Four key attributes were identified as critical to the success of team members helping the company grow, and these were incorporated into the recognition program:

  1. Integration: Recognized individuals and teams who proactively built a shared agenda with business leaders and collaborated across teams to deliver meaningful business outcomes.
  2. Innovation: Recognized individuals and teams who demonstrated thought leadership, applied unique expertise by building new capabilities, and delivered innovative solutions to solve a critical business issue.
  3. Technical expertise: Recognized individuals who were technical exemplars and thought leaders in their respective disciplines.
  4. Leadership: Recognized managers and team leads who championed action with business leaders to achieve meaningful outcomes.

Organization development managed the process of disseminating information about the program, collecting nominations, and preparing the leadership team so they could make their selections. A worldwide virtual team event was held twice a year to announce the winners and recognize the projects, behaviors, and outcomes that mattered most and linked best to the team strategy. Follow-up activities included winners presenting their projects and providing counsel to a wide range of people across the company.

The recognition program was deemed very successful. Individuals across the team were more motivated to integrate, innovate, lead, and develop the technical expertise required to help the company grow. Other teams at the company leveraged the recognition program to tie team behavior to their strategies. And interestingly, there were no monetary awards associated with this program. The visibility and recognition of an individual's work across the organization and with their peers were strong enough motivators on their own.

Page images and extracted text

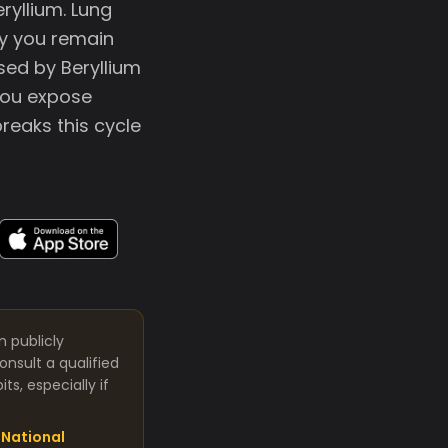
ryllium. Lung
ay you remain
sed by Beryllium
you expose
reaks this cycle
m publicly
nsult a qualified
s, especially if
National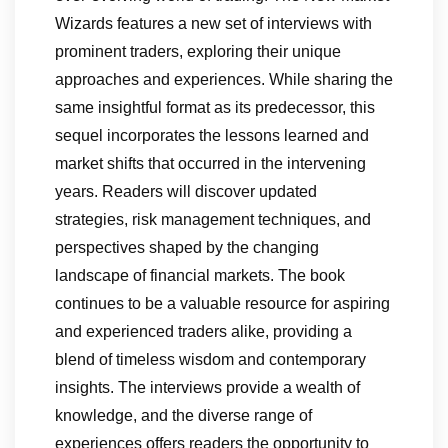
Wizards features a new set of interviews with
prominent traders, exploring their unique
approaches and experiences. While sharing the
same insightful format as its predecessor, this
sequel incorporates the lessons learned and
market shifts that occurred in the intervening
years. Readers will discover updated
strategies, risk management techniques, and
perspectives shaped by the changing
landscape of financial markets. The book
continues to be a valuable resource for aspiring
and experienced traders alike, providing a
blend of timeless wisdom and contemporary
insights. The interviews provide a wealth of
knowledge, and the diverse range of
experiences offers readers the opportunity to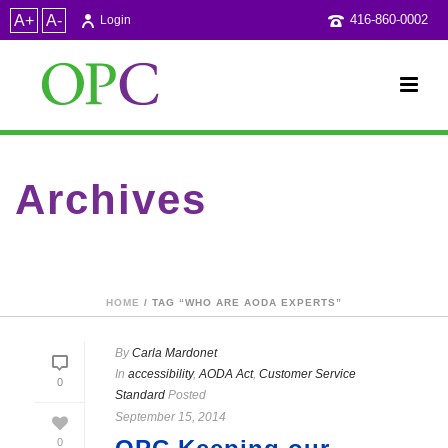
A+
A-
416-860-0002
Login
Archives
Tag Archives for: "who are AODA experts"
HOME
/ TAG “WHO ARE AODA EXPERTS”
By
Carla Mardonet
In
accessibility
,
AODA Act
,
Customer Service
0
Standard
Posted
September 15, 2014
0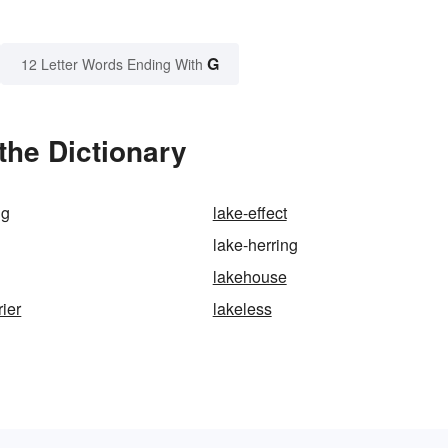
G
12 Letter Words Ending With
the Dictionary
ng
lake-effect
lake-herring
lakehouse
rier
lakeless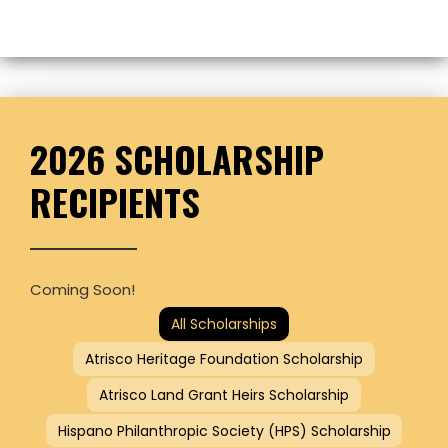
2026 SCHOLARSHIP
RECIPIENTS
Coming Soon!
All Scholarships
Atrisco Heritage Foundation Scholarship
Atrisco Land Grant Heirs Scholarship
Hispano Philanthropic Society (HPS) Scholarship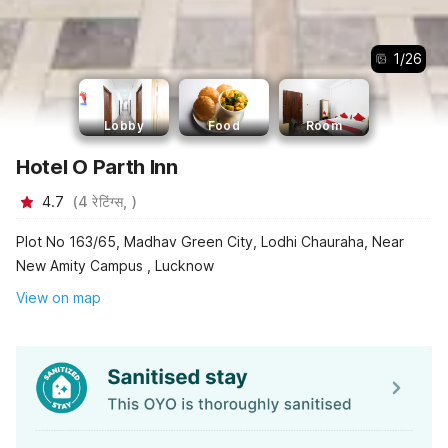
1
/
26
Lobby
Food
Room
Hotel O Parth Inn
4.7
(
4
रेटिंग्स,
)
Plot No 163/65, Madhav Green City, Lodhi Chauraha, Near
New Amity Campus , Lucknow
View on map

- **List of tasks**:
a: According to the recognition program text, how often was the worldwide virtual team event held to announce the winners?
b: Echo the stretch of the recognition program text from "2. Innovation: Recognized" through "achieve meaningful outcomes.".

- **Answer section**:
a: Twice a year.

b:
2. Innovation: Recognized individuals and teams who demonstrated thought leadership, applied unique expertise by building new capabilities, and delivered innovative solutions to solve a critical business issue.
  3. Technical expertise: Recognized individuals who were technical exemplars and thought leaders in their respective disciplines.
  4. Leadership: Recognized managers and team leads who championed action with business leaders to achieve meaningful outcomes.